Federal Cybersecurity Shake Up

The director of the National Cyber Security Center (NCSC), Rod Beckstrom resigned suddenly last week in a turf battle over federal control of cybersecurity initiatives. Beckstrom had been appointed in March 2008 to the newly created NCSC post as part of the Department of Homeland Security (DHS), according to Computer World.

Beckstrom said in a letter to DHS head Janet Napolitano that he was concerned about the encroachment of the National Security Agency (NSA) into leading government cybersecurity efforts. He decried what he called the "intelligence culture" of the NSA as a poor strategy for cyberdefense, saying it was different than "a network operations or security culture."

Beckstrom had been a controversial appointment himself due to his lack of a background in security. With his departure, attention will now be focused on the 60-day review of federal cybersecurity by Melissa Hathaway, who was appointed by President Obama in February.

Thursday, March 05, 2009

Protecting Your Network During Layoffs

In tough economic times, like these, it's important for companies to get a handle on restricting system access to departing employees. Laid off employees are more likely to attempt to steal privileged company data or try to hack into IT systems later, according to Computer World.

In a 2008 study conducted by Cyber-Ark, 88 percent of IT administrators would consider taking valuable company with them, if they were to be laid off tomorrow.

Here are some security tips for protecting your network during layoffs:

* Clearly and completely document each worker's access to the network, applications, servers and the physical building.
* Shut down remote connections, including pcAnywhere systems and VPNs.
* Invalidate usernames and passwords.
* If the employee worked in IT, change root access and network access.
* Shut down external access to the telephone system.
* Make sure handhelds, smartphones and cell phones are turned in along with PCs and laptops.
* Collect ID cards.
* Use monitoring software to keep an eye on network traffic.

I also have more details in a chapter devoted to this topic in my book, The Little Black Book of Computer Security, Second Edition. Here's an excerpt from my first edition on termination procedures posted by TechTarget.

Tuesday, March 03, 2009

Implementing Single Sign-On on a Small Scale

This is an interesting case study from TechTarget's SearchCIO-Midmarket site of how a small community hospital in southern Indiana implemented single sign-on (SSO) on its network. The 247-bed Good Samaritan Hospital turned to a hardware solution from Imprivata, which specializes in SSO for SMBs.

While many SSO solutions require an enterprise to set up its own dedicated hardware and servers, and then configure them, Imprivata works almost right out of the box. This is fine for larger companies and organizations which can spare the equipment and staff. But for SMBs, this may not be realistics.

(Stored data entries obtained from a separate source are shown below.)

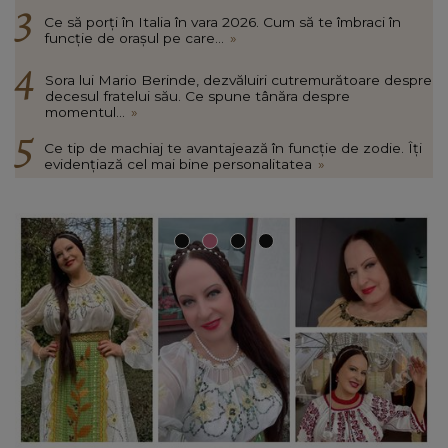
Ce să porți în Italia în vara 2026. Cum să te îmbraci în
funcție de orașul pe care...
»
Sora lui Mario Berinde, dezvăluiri cutremurătoare despre
decesul fratelui său. Ce spune tânăra despre
momentul...
»
Ce tip de machiaj te avantajează în funcție de zodie. Îți
evidențiază cel mai bine personalitatea
»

Imprivata is basically a standalone SSO server, or two for redundancy, which can hold authentication credentials for registered applications and can be remotely managed with a web-based interface.

Monday, March 02, 2009

The Dangerous Back Alleys of Outsourcing

In an interesting study done recently by The Brown-Wilson Group, popular and emerging outsourcing destinations are ranked based on their security. The study, 2009: The Year of Outsourcing Dangerously, ranks cites not just on their physical security, but on other tangible issues like political instability and levels of corruption.

The study ranks Singapore, Dublin, Santiago, Krakow/Warsaw, and Toronto/Montreal as the safest among its top 25, and Kolkata, Hyderabad, Bangalore, Hanoit and Chennai as the riskiest of the bottom 25. It's interesting to note that four of the five worst are in one country, India, which has been the darling of outsourcing for the better part of the decade.

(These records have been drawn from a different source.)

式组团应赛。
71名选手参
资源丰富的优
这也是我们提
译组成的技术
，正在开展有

The study, which was also reported in Computer World, says businesses are now looking not just at cost, but also at security, before running offshore for development projects.

Some ways to mitigate the risks, according to the study, include doing a thorough analysis of the proposed offshore location and putting together crisis and disaster recovery contingency plans -- just in case the worse happens.